Code of Ethics for Private Fund Advisers: Ensuring Compliance to Protect your Firm
Tuesday, May 6, 2014
1:00 PM - 2:30 PM (ET)
This webinar will:
- Explore the requirements and regulatory expectations imposed on advisers under the Code of Ethics Rule
- Highlight some of the most common code deficiencies found during SEC examinations
- Discuss tried and true methodologies for meeting your fiduciary responsibilities.

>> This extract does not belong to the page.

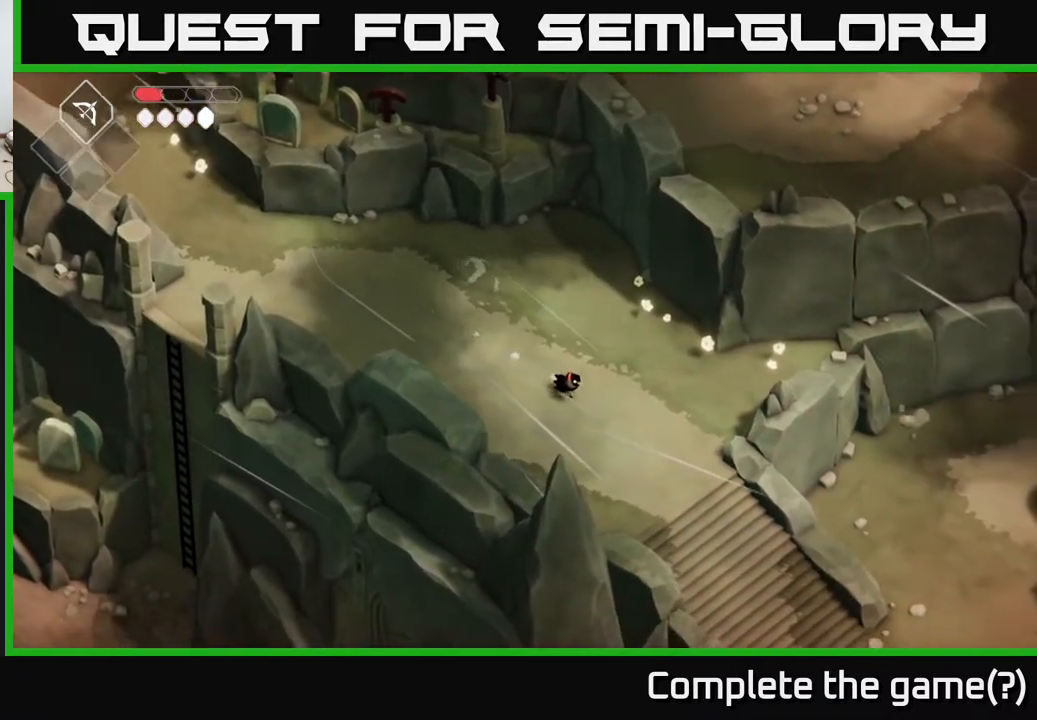
{"buttons": ["A"], "left_stick": "down-right", "right_stick": "center", "events": [[317, "A", "down"]]}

When investment advisory personnel invest for their own accounts, significant conflicts can arise between the employee’s interests and those of the adviser’s clients. Among the potential problems is an employee frontrunning client trades, i.e., personally benefiting from the market effect of trades placed in client accounts, or trading on the basis of inside information in their personal accounts. Of course, it’s no secret that insider trading has been a hot topic with the SEC of late. After peaking at 61 cases in 2008, the number of insider trading-related cases brought by the Commission has steadily risen year-over-year from 37 in 2009 to 58 in 2012. And new insider trading headlines seem to be appearing with increased frequency in the financial and mainstream media.
Section 204A of the Advisers Act requires advisers to maintain and enforce written policies and procedures reasonably designed to prevent the misuse of material nonpublic information by the adviser or its associated persons. In 2004, the SEC adopted Rule 204A-1, the Code of Ethics Rule, under this section of the Act. In addition to requiring the adoption of a code of ethics, Rule 204A-1 requires that firms monitor the personal trading activities of certain supervised persons to identify improper trades or patterns of trading by those persons, including, but not limited to, insider trading.